The 2008 block on the sale of shares in Auckland International Airport to Canada's state pension fund provoked a debate over what was a "strategic asset" and what was "sensitive", even though it also involved assets which could not be physically removed from the country.
ONE News | 25 March 2010

The bid by a Chinese-owned Hong Kong-listed company to invest $NZ1.5 billion in New Zealand's dairy industry has triggered a call by farmers for the government to put together a coherent strategy on food production and investment in that sector.

"New Zealand has not got a strategy for food production and agriculture," Federated Farmers' dairy section chairman Lachlan McKenzie said.

"We haven't got a clear vision of what we're trying to achieve ... the Government needs to start a serious discussion on a food production policy for New Zealand.

"Maybe time has come for us to look at a Ministry of Food Production."

Natural Dairy NZ Holdings Ltd, which changed its name from China Jin Hui Mining Corp in December, told the Hong Kong Stock Exchange on Tuesday that on February 11 it signed a deal with two parties to acquire assets including farms, livestock and milkpowder production plants, with the deal to be settled partly in cash and partly through an issue of convertible bonds.

The company is registered in the Cayman Islands, and its share price jumped nearly sixfold in the year to February 11, and trading in the stock has been suspended since then.

The proposed purchase is reported to include 30 farms, including the Crafar family's 22 dairy farms valued at $206.9 million when four Reporoa-based companies were put into receivership last October. Other farms involved have been owned by Allan Crafar's son, Robert.

Receiver Michael Stiassny, of KordaMentha, said on Wednesday that talks to sell Crafar assets were continuing.

Green Party co-leader Russel Norman said the Natural Dairy announcement showed the nation's overseas investment laws were weak, and the Overseas Investment Office had in the past rubber-stamped applications to buy farmland.
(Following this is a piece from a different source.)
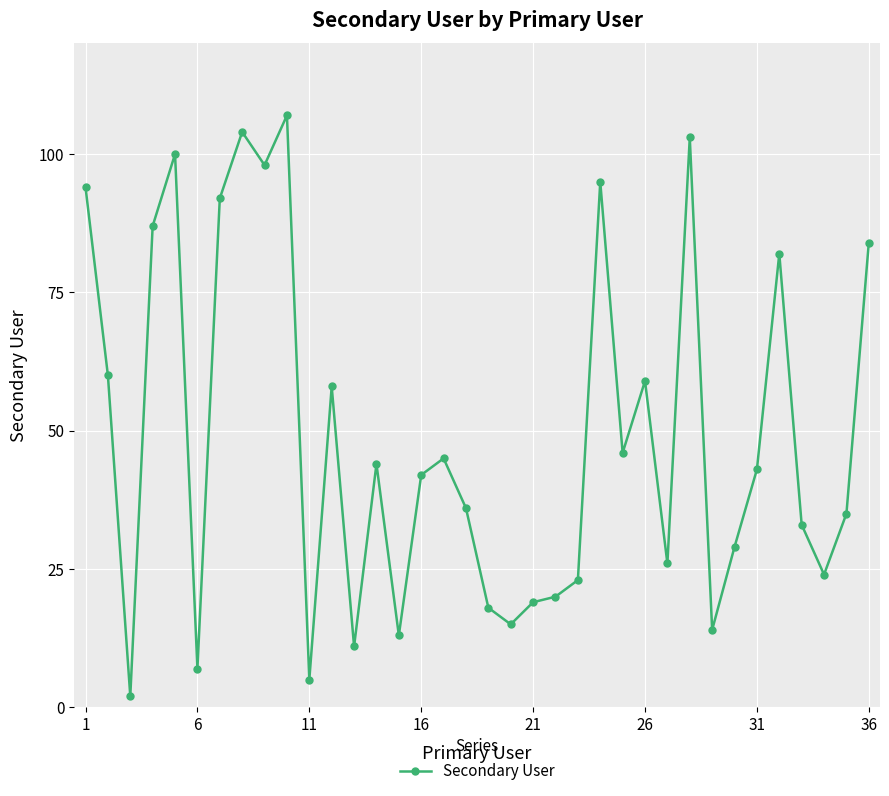

What is the greatest value displayed?

107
"We actually need much stronger rules around overseas ownership of productive New Zealand assets, otherwise we could lose a lot of our productive land to foreign governments and foreign companies," he said. It was important New Zealand held on to what it had.

"The Chinese government and other governments are very concerned about food security, and so there is an increasing problem of foreign governments buying productive land in other countries."

McKenzie said some of the difference between the $200m value of the Crafar farms and the total proposed deal could be accounted for if the company had contracted to have a new $500m milkpowder plant built - but that still left a lot of money to be spent on other farms and livestock.

"We've got a free trade agreement with China, and this shows that the gate swing both ways," he said.

"The Chinese want a secure food supply, and they're coming into New Zealand to do that, by the look of it.

"The ball is very much in the Government's court - a purchase of New Zealand farms will be tested in the Overseas Investment Office.

"This would be the largest investment since Canadians tried to buy the Auckland Airport - and they were stymied by the previous government".

The 2008 block on the sale of shares in Auckland International Airport to Canada's state pension fund provoked a debate over what was a "strategic asset" and what was "sensitive", even though it also involved assets which could not be physically removed from the country.